As ações de propaganda na Europa não aparecem nos relató- rios do MAIC e do Povoamento senão de forma indireta por não estar aquela função ali alocada. Ao mesmo tempo em que estava sendo organizado o Povoamento, nos anos de 1907 e 1908, foi organizado o

Serviço de Propaganda e Expansão Econômica no Estrangeiro, ao qual

cabia a função de divulgar o país no continente europeu. Tendo em Paris seu escritório central, esta agência contava ainda com delegados na Alemanha, na Espanha, na Itália, na Suíça e na Áustria.
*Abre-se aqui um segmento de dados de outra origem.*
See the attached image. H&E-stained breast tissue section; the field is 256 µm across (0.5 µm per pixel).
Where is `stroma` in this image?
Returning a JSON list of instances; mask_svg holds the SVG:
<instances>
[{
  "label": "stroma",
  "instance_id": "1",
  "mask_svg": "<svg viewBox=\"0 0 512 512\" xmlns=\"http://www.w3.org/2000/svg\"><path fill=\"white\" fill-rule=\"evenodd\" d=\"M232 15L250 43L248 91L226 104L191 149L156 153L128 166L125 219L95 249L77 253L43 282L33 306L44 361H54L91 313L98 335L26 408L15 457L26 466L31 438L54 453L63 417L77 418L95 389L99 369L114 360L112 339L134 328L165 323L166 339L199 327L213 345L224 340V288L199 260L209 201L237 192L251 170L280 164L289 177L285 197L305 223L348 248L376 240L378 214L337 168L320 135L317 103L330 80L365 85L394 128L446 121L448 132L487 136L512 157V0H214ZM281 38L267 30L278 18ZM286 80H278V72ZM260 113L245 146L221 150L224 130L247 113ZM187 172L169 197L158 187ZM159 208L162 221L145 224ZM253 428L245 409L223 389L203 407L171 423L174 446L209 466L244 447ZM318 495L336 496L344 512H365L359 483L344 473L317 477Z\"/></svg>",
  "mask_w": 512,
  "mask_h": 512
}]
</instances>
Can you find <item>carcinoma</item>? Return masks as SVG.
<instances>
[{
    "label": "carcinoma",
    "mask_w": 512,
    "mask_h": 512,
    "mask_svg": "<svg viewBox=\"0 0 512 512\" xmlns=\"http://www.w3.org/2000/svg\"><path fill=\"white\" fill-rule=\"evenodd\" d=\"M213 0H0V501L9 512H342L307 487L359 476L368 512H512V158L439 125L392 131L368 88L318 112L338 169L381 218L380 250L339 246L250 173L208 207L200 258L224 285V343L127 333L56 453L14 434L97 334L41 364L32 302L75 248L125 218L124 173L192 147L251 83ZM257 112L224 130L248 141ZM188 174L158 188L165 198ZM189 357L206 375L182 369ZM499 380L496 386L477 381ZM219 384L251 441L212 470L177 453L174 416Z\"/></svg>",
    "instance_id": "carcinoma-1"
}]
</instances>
Sua atividade de propaganda consistiu na montagem de um museu comercial em Paris, onde os visitantes encontravam produtos brasileiros de exportação, informes, estudos e publicações sobre as riquezas do Brasil. Incluía ainda a remessa de produtos brasileiros para outros museus comerciais na Europa, publicação de textos em várias línguas européias informando sobre a economia, as riquezas naturais e a legislação brasileira,2 e promoção de palestras assim descritas:

Vão produzindo excelentes resultados as conferências públicas feitas por pessoas competentes, em localidades devidamente escolhidas, e acompanhadas de projeções luminosas, representando fatos de nossa terra, experiências dos nossos produtos, demonstrações práticas do seu uso e preparo” (RMIVOP, 1909, p. 179) .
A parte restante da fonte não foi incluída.